Lembro Marçal Aquino certa vez comentar que precisa da ilusão de ter umas cinco, seis horas para escrever, ao parar e sentar diante do computador — o que lhe daria um estado de tranquilidade necessário para seu processo criativo existir; mesmo que, ao final, ele só fizesse uso de duas ou três horas das tantas disponíveis. Essa elasticidade do tempo acaba sendo um estado necessário de velhice para a produção escrita. O vazio como uma pré-condição criativa.
Em Meu corpo me pensa, vemos Affonso Romano fazendo uso da despersonalização a fim de representar a condição da proximidade do fim, ao dizer Sei que vai me deixar/ e rogo: suporte-me/ um pouco mais. É comum esse duelo mente x corpo existir mediante as dobras da questão da idade avançada. Seja o físico estando mais deteriorado que a mente (como no caso do poema em questão, ficando-se à mercê do próprio invólucro), seja no caso inverso — retratado no poema A vizinha. Nele, fala-nos sobre senhoras de 92 e 89 anos dando voltas no playground — junto a seus acompanhantes como forma de exercício matinal. Senhoras que respondem frases protocolares mascarando uma ausente lucidez, típica da mente que já foi, mas presa num corpo que ainda está.

PEDIDO 1
No trecho sobre velhice e escrita, que idades têm as senhoras que dão voltas no playground no poema A vizinha?
PEDIDO 2
Retome o trecho sobre velhice e escrita a partir da última frase e escreva a continuação.

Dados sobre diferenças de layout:
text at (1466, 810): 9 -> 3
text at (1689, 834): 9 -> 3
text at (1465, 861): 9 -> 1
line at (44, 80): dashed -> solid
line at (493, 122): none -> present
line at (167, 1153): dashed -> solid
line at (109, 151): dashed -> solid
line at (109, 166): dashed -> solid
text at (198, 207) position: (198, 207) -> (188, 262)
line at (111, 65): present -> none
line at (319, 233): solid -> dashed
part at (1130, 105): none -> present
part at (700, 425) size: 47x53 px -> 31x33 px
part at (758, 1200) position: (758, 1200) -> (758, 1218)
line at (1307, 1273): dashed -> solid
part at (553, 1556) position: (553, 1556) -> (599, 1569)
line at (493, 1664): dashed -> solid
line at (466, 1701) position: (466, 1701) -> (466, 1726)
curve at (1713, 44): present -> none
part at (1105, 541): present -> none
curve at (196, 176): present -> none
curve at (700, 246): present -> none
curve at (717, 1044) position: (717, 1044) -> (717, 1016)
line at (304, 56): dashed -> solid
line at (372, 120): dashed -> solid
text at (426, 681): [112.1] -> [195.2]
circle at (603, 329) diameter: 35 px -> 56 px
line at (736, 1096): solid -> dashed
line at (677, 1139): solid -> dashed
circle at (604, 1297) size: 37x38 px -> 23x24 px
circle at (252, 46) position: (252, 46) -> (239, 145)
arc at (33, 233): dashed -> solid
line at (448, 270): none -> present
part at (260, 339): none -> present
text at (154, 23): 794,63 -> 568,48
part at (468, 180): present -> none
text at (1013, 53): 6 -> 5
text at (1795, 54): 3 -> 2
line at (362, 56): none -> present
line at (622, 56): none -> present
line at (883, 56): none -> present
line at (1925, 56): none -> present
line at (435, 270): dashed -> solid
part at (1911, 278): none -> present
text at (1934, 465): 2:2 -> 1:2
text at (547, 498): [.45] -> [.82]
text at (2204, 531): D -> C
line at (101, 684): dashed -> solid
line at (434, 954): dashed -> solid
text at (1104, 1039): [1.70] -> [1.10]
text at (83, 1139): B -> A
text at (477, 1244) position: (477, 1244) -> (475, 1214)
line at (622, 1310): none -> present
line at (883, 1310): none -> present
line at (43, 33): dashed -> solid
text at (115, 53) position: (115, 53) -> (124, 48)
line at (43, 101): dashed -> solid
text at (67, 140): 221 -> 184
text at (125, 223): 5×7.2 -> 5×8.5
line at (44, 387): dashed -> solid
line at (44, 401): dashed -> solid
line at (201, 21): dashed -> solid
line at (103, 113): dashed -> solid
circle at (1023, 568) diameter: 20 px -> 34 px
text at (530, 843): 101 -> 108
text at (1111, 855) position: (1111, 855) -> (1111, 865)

RESPOSTA 1
92 e 89 anos.

RESPOSTA 2
Estou pronto trata do inevitável tema morte sem a pesada carga de tristeza que o viés ocidental nos acostumou. O poema rejeita a palavra morte em prol de dissolução. Com esta palavra/ não sinto dor/ nem perda./ antes, integração — lemos. Esse viés cósmico de retorno ao grande todo (em detrimento de uma suposta individualidade que continua post mortem) se apresenta como possibilidade não só de fim da dor, mas de possibilidade de prazer.
Schopenhauer diz que o que torna a morte tão temível a nossos olhos não é tanto o fim da vida, pois a ninguém ela parece particularmente digna de ser lamentada, e ,sim, a destruição do organismo, uma vez que, na verdade, ele é a própria vontade que se apresenta como corpo. É natural que na velhice essa vontade cega pela vida a qualquer custo se esmoreça. Assistir ao falecimento de amigos e de entes próximos é algo que contribui para isso, não apenas por ratificar a proximidade do fim e a fragilidade da vida, como, em matéria prática, por alargar a nossa solidão. Alguns saem e Cheia de ausência a cidade (além de Dia 31 já citado) são poemas em que Affonso Romano exemplifica tal condição.
Em outra passagem, lemos Schopenhauer: O velho cambaleia ou repousa em um canto, apenas uma sombra, um fantasma daquilo que era. O que ainda resta nele para a morte destruir? O desejo. Se, em tempos mais antigos, aos estímulos afetivos era necessária maior capacidade de imaginação, na era das imagens e dos avanços medicinais, ainda é possível esticar a pulsão erótica em detrimento do pé em Thánatos. É o que vemos em Sou um homem de 75 anos, cujo eu-lírico diz: O desejo/ é quando o clarão da vida/ afasta a morte/ e busca no orgasmo ensandecido/ a própria superação.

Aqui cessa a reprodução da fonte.